Every record that follows must be returned word for word.
=== Data under study ===
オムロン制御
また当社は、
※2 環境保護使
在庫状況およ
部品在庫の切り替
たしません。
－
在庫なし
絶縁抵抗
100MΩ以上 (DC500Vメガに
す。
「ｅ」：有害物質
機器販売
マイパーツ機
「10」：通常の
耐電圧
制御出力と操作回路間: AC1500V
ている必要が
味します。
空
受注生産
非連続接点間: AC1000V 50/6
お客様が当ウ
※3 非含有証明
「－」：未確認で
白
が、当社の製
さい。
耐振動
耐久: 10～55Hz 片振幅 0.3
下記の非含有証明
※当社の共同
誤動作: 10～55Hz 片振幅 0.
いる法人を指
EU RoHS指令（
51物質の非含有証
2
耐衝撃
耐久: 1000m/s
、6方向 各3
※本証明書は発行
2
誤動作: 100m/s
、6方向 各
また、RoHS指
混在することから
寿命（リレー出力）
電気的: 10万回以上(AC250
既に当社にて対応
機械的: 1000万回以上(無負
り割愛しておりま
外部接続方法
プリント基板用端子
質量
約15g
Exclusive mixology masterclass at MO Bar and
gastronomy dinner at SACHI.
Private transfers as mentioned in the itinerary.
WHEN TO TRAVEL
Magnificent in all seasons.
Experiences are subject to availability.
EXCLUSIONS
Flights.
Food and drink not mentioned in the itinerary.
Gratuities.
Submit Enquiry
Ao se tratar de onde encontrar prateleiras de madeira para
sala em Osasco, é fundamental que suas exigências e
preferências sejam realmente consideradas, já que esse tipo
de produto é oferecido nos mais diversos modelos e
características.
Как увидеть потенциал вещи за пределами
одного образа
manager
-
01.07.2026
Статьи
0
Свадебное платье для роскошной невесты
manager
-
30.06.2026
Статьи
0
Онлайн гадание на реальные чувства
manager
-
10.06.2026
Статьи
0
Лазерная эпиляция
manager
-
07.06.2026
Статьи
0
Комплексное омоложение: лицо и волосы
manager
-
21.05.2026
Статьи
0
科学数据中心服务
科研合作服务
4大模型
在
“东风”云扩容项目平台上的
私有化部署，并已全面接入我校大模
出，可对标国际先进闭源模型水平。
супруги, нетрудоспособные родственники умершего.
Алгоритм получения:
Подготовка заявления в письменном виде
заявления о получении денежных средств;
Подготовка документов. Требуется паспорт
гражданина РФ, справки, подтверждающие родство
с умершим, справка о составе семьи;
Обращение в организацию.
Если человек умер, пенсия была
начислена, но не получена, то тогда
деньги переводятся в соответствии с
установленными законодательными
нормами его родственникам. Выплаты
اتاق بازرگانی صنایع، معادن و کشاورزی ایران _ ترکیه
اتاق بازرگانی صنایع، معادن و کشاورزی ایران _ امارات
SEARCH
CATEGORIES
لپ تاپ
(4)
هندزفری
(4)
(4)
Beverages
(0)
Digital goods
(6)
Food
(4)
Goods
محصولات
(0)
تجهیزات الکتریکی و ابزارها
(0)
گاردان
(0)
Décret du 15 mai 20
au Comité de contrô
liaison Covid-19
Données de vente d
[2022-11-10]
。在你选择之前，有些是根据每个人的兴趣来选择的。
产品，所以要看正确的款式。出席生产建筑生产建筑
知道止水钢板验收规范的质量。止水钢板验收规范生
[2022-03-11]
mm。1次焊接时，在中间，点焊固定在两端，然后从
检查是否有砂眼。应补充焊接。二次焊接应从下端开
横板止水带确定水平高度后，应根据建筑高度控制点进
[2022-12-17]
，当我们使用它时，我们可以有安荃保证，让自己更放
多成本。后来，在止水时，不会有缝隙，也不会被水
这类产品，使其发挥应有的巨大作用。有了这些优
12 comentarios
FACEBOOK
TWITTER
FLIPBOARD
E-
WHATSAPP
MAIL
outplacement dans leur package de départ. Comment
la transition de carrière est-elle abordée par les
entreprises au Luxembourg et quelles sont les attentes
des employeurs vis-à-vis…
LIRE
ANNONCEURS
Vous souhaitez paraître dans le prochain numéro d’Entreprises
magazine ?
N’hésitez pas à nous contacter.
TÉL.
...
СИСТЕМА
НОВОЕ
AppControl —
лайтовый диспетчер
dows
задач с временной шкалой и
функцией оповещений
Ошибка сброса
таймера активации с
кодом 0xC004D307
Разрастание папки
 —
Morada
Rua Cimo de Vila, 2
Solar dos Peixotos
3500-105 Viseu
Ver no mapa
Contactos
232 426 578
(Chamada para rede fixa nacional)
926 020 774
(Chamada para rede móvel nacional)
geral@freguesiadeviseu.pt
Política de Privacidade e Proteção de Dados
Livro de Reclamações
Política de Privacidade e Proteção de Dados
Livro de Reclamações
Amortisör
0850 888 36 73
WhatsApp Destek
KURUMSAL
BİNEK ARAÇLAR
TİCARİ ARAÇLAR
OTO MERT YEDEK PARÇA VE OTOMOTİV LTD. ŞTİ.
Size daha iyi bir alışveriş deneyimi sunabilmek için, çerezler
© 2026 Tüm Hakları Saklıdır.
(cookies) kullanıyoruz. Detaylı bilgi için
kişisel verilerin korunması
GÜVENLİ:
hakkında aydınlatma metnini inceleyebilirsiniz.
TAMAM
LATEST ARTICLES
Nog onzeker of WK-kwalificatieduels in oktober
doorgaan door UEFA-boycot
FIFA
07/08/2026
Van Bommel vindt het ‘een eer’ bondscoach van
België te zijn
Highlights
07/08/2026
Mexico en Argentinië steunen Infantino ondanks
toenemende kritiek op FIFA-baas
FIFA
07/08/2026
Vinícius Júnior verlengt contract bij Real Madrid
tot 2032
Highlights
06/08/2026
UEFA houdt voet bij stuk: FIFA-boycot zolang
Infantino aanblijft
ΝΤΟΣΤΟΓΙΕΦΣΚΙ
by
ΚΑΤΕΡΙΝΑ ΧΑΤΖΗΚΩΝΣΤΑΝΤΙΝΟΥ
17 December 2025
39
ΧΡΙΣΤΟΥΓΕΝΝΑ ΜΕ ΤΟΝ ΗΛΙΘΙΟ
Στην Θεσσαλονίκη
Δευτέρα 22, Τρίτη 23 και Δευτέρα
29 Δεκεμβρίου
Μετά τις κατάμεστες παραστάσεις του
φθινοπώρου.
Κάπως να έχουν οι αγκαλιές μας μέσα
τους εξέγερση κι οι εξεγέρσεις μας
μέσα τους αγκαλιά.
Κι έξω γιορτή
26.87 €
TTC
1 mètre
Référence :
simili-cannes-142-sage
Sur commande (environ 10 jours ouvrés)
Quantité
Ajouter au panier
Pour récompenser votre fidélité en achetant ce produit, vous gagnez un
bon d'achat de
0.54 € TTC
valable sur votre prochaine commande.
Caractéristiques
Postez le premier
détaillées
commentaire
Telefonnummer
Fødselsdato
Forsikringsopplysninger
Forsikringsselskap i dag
===
■ **Response area**:
オムロン制御
また当社は、
※2 環境保護使
在庫状況およ
部品在庫の切り替
たしません。
－
在庫なし
絶縁抵抗
100MΩ以上 (DC500Vメガに
す。
「ｅ」：有害物質
機器販売
マイパーツ機
「10」：通常の
耐電圧
制御出力と操作回路間: AC1500V
ている必要が
味します。
空
受注生産
非連続接点間: AC1000V 50/6
お客様が当ウ
※3 非含有証明
「－」：未確認で
白
が、当社の製
さい。
耐振動
耐久: 10～55Hz 片振幅 0.3
下記の非含有証明
※当社の共同
誤動作: 10～55Hz 片振幅 0.
いる法人を指
EU RoHS指令（
51物質の非含有証
2
耐衝撃
耐久: 1000m/s
、6方向 各3
※本証明書は発行
2
誤動作: 100m/s
、6方向 各
また、RoHS指
混在することから
寿命（リレー出力）
電気的: 10万回以上(AC250
既に当社にて対応
機械的: 1000万回以上(無負
り割愛しておりま
外部接続方法
プリント基板用端子
質量
約15g
Exclusive mixology masterclass at MO Bar and
gastronomy dinner at SACHI.
Private transfers as mentioned in the itinerary.
WHEN TO TRAVEL
Magnificent in all seasons.
Experiences are subject to availability.
EXCLUSIONS
Flights.
Food and drink not mentioned in the itinerary.
Gratuities.
Submit Enquiry
Ao se tratar de onde encontrar prateleiras de madeira para
sala em Osasco, é fundamental que suas exigências e
preferências sejam realmente consideradas, já que esse tipo
de produto é oferecido nos mais diversos modelos e
características.
Как увидеть потенциал вещи за пределами
одного образа
manager
-
01.07.2026
Статьи
0
Свадебное платье для роскошной невесты
manager
-
30.06.2026
Статьи
0
Онлайн гадание на реальные чувства
manager
-
10.06.2026
Статьи
0
Лазерная эпиляция
manager
-
07.06.2026
Статьи
0
Комплексное омоложение: лицо и волосы
manager
-
21.05.2026
Статьи
0
科学数据中心服务
科研合作服务
4大模型
在
“东风”云扩容项目平台上的
私有化部署，并已全面接入我校大模
出，可对标国际先进闭源模型水平。
супруги, нетрудоспособные родственники умершего.
Алгоритм получения:
Подготовка заявления в письменном виде
заявления о получении денежных средств;
Подготовка документов. Требуется паспорт
гражданина РФ, справки, подтверждающие родство
с умершим, справка о составе семьи;
Обращение в организацию.
Если человек умер, пенсия была
начислена, но не получена, то тогда
деньги переводятся в соответствии с
установленными законодательными
нормами его родственникам. Выплаты
اتاق بازرگانی صنایع، معادن و کشاورزی ایران _ ترکیه
اتاق بازرگانی صنایع، معادن و کشاورزی ایران _ امارات
SEARCH
CATEGORIES
لپ تاپ
(4)
هندزفری
(4)
(4)
Beverages
(0)
Digital goods
(6)
Food
(4)
Goods
محصولات
(0)
تجهیزات الکتریکی و ابزارها
(0)
گاردان
(0)
Décret du 15 mai 20
au Comité de contrô
liaison Covid-19
Données de vente d
[2022-11-10]
。在你选择之前，有些是根据每个人的兴趣来选择的。
产品，所以要看正确的款式。出席生产建筑生产建筑
知道止水钢板验收规范的质量。止水钢板验收规范生
[2022-03-11]
mm。1次焊接时，在中间，点焊固定在两端，然后从
检查是否有砂眼。应补充焊接。二次焊接应从下端开
横板止水带确定水平高度后，应根据建筑高度控制点进
[2022-12-17]
，当我们使用它时，我们可以有安荃保证，让自己更放
多成本。后来，在止水时，不会有缝隙，也不会被水
这类产品，使其发挥应有的巨大作用。有了这些优
12 comentarios
FACEBOOK
TWITTER
FLIPBOARD
E-
WHATSAPP
MAIL
outplacement dans leur package de départ. Comment
la transition de carrière est-elle abordée par les
entreprises au Luxembourg et quelles sont les attentes
des employeurs vis-à-vis…
LIRE
ANNONCEURS
Vous souhaitez paraître dans le prochain numéro d’Entreprises
magazine ?
N’hésitez pas à nous contacter.
TÉL.
...
СИСТЕМА
НОВОЕ
AppControl —
лайтовый диспетчер
dows
задач с временной шкалой и
функцией оповещений
Ошибка сброса
таймера активации с
кодом 0xC004D307
Разрастание папки
 —
Morada
Rua Cimo de Vila, 2
Solar dos Peixotos
3500-105 Viseu
Ver no mapa
Contactos
232 426 578
(Chamada para rede fixa nacional)
926 020 774
(Chamada para rede móvel nacional)
geral@freguesiadeviseu.pt
Política de Privacidade e Proteção de Dados
Livro de Reclamações
Política de Privacidade e Proteção de Dados
Livro de Reclamações
Amortisör
0850 888 36 73
WhatsApp Destek
KURUMSAL
BİNEK ARAÇLAR
TİCARİ ARAÇLAR
OTO MERT YEDEK PARÇA VE OTOMOTİV LTD. ŞTİ.
Size daha iyi bir alışveriş deneyimi sunabilmek için, çerezler
© 2026 Tüm Hakları Saklıdır.
(cookies) kullanıyoruz. Detaylı bilgi için
kişisel verilerin korunması
GÜVENLİ:
hakkında aydınlatma metnini inceleyebilirsiniz.
TAMAM
LATEST ARTICLES
Nog onzeker of WK-kwalificatieduels in oktober
doorgaan door UEFA-boycot
FIFA
07/08/2026
Van Bommel vindt het ‘een eer’ bondscoach van
België te zijn
Highlights
07/08/2026
Mexico en Argentinië steunen Infantino ondanks
toenemende kritiek op FIFA-baas
FIFA
07/08/2026
Vinícius Júnior verlengt contract bij Real Madrid
tot 2032
Highlights
06/08/2026
UEFA houdt voet bij stuk: FIFA-boycot zolang
Infantino aanblijft
ΝΤΟΣΤΟΓΙΕΦΣΚΙ
by
ΚΑΤΕΡΙΝΑ ΧΑΤΖΗΚΩΝΣΤΑΝΤΙΝΟΥ
17 December 2025
39
ΧΡΙΣΤΟΥΓΕΝΝΑ ΜΕ ΤΟΝ ΗΛΙΘΙΟ
Στην Θεσσαλονίκη
Δευτέρα 22, Τρίτη 23 και Δευτέρα
29 Δεκεμβρίου
Μετά τις κατάμεστες παραστάσεις του
φθινοπώρου.
Κάπως να έχουν οι αγκαλιές μας μέσα
τους εξέγερση κι οι εξεγέρσεις μας
μέσα τους αγκαλιά.
Κι έξω γιορτή
26.87 €
TTC
1 mètre
Référence :
simili-cannes-142-sage
Sur commande (environ 10 jours ouvrés)
Quantité
Ajouter au panier
Pour récompenser votre fidélité en achetant ce produit, vous gagnez un
bon d'achat de
0.54 € TTC
valable sur votre prochaine commande.
Caractéristiques
Postez le premier
détaillées
commentaire
Telefonnummer
Fødselsdato
Forsikringsopplysninger
Forsikringsselskap i dag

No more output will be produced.